Greek fallout hits Wall St in final minutes – New York Report
Eurozone worries, caused by a stand-off between Greece and one of its creditors in the dying minutes of trade led the S&P 500 and the Nasdaq lower yesterday.
The benchmark index added to losses late in the session after the European Central Bank (ECB) abruptly cancelled its acceptance of Greek bonds in return for funding. The move means the Greek central bank will have to provide its banks with tens of billions of euros of additional emergency liquidity in coming weeks.
“It’s kind of reconfirming what we’ve thought for a while, which is that there is going to be a liquidity crunch if they don’t resolve this Greek situation,” said Larry Peruzzi, senior equity trader at Cabrera Capital Markets in Boston.
“They make a little bit of progress and then they kind of fall back.”
Shares of the Global X FTSE Greece 20 exchange-traded fund dropped 10.4 per cent, with volume spiking late in the session.
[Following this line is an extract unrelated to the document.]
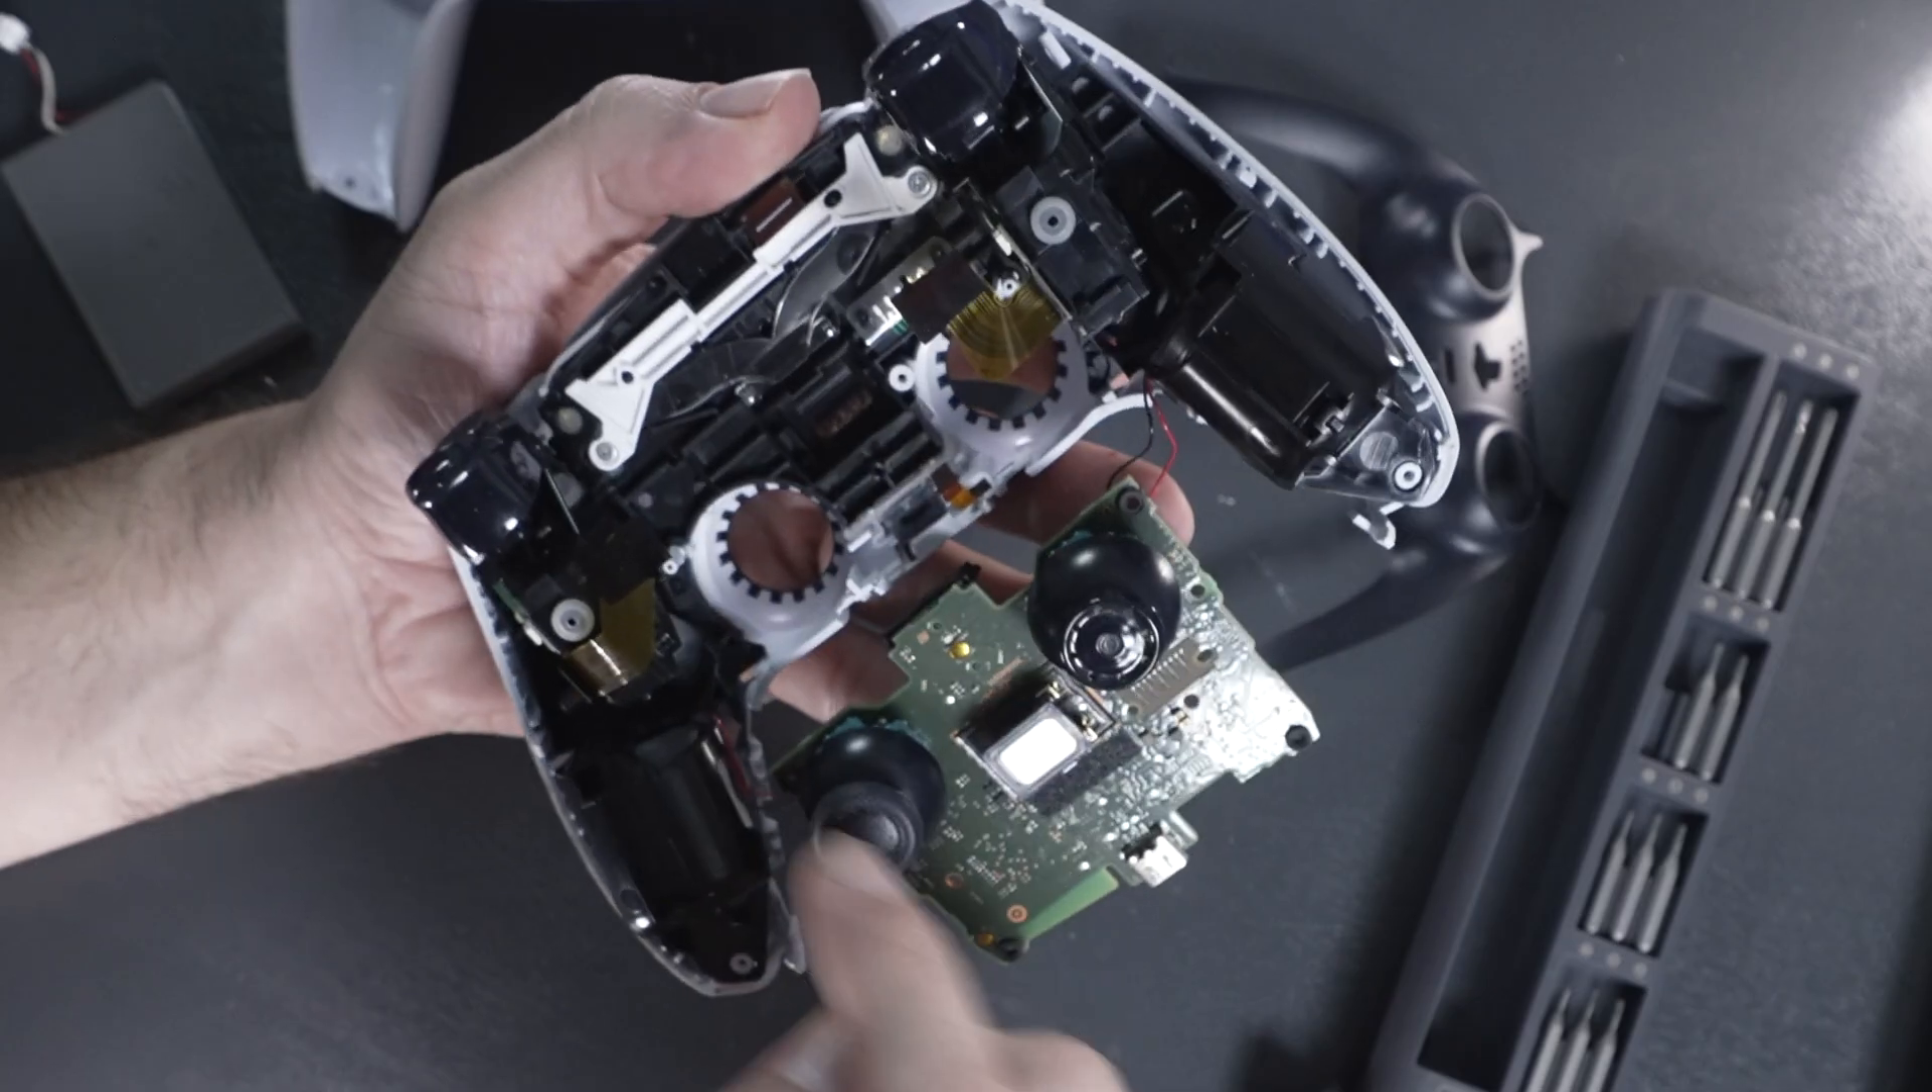And here you guys can see we can finally access our joysticks.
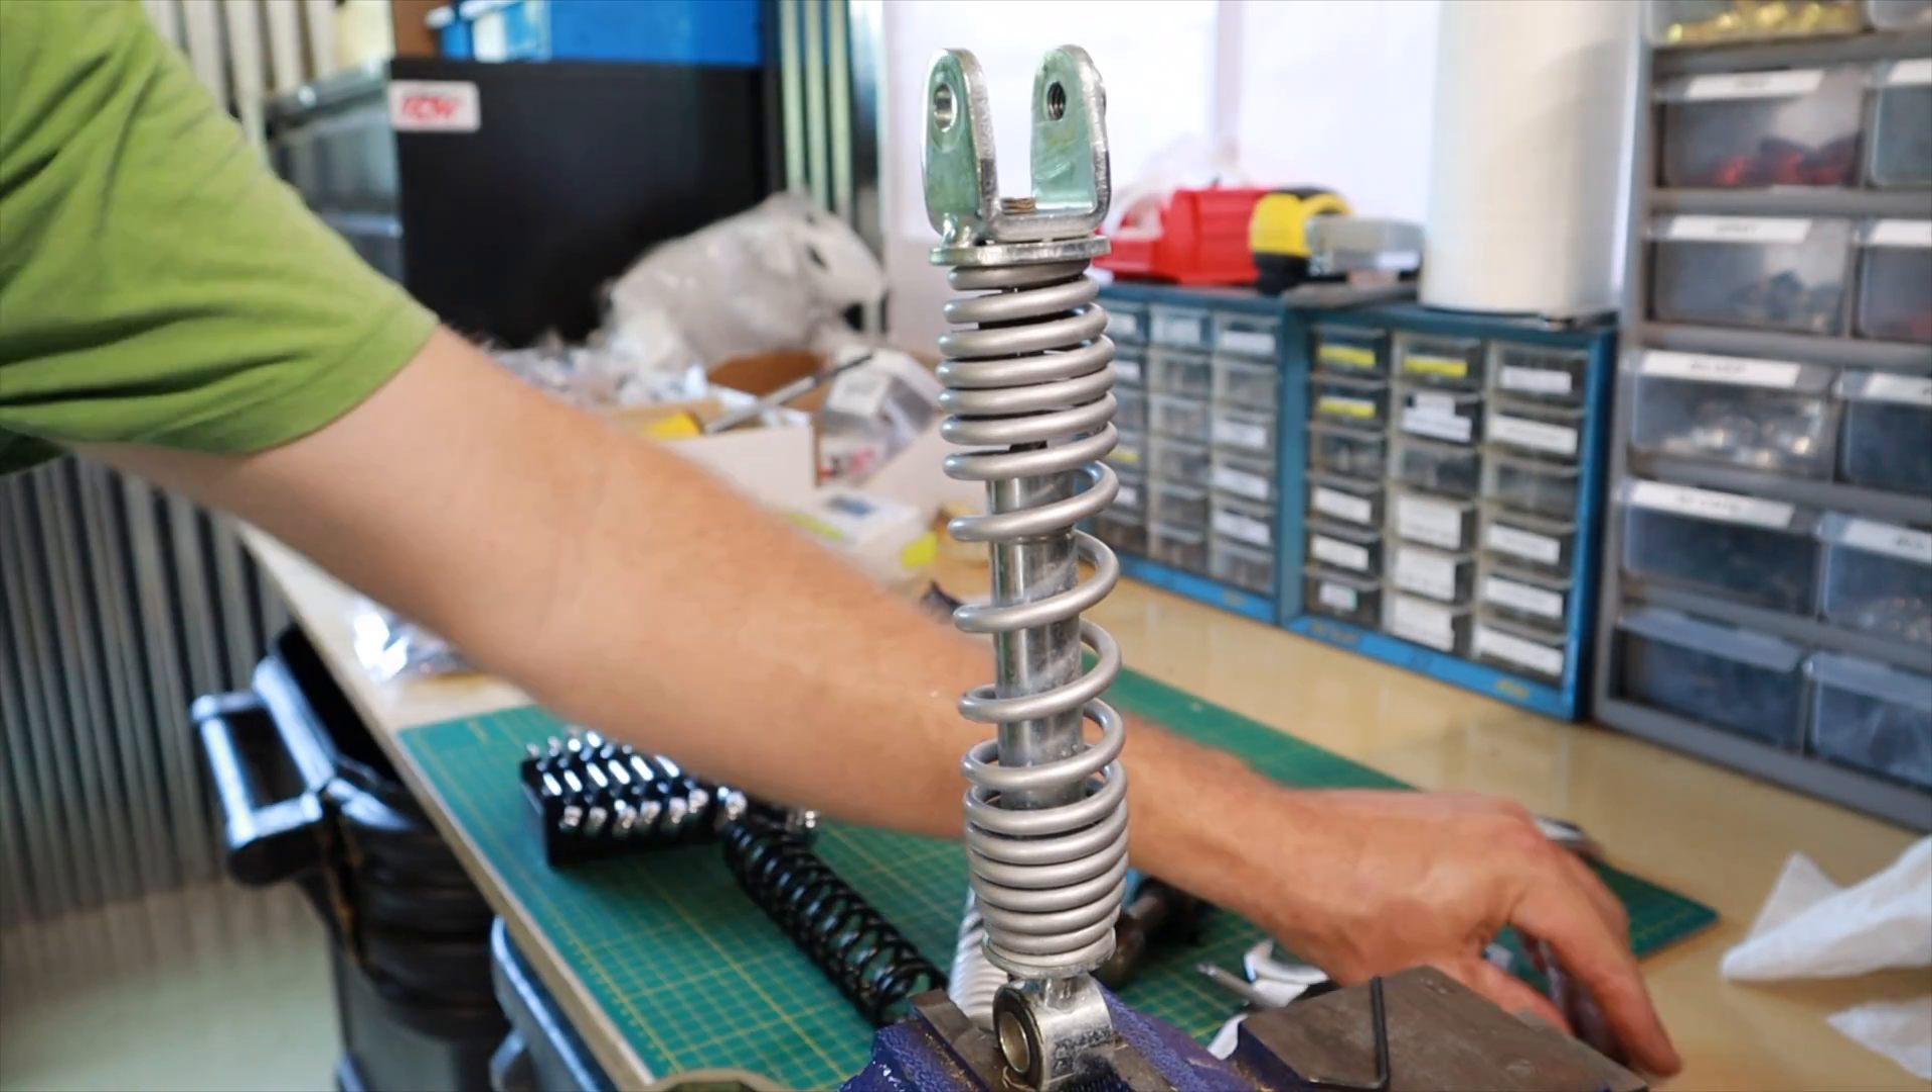All Peewee 50s are the same until 2017. So you see we got the shock off of the Peewee 50 just by removing two bolts.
The euro also fell on the news, while the S&P financial index turned lower and ended down 0.3 per cent.
The Dow ended in positive territory, lifted by shares of Walt Disney, up eight per cent to $101.64 after quarterly profit topped analysts’ expectations.
The Dow Jones industrial average rose 6.62 points, or 0.04 per cent, to 17,673.02, the S&P 500 lost 8.52 points, or 0.42 per cent, to 2,041.51 and the Nasdaq Composite dropped 11.04 points, or 0.23 per cent, to 4,716.70.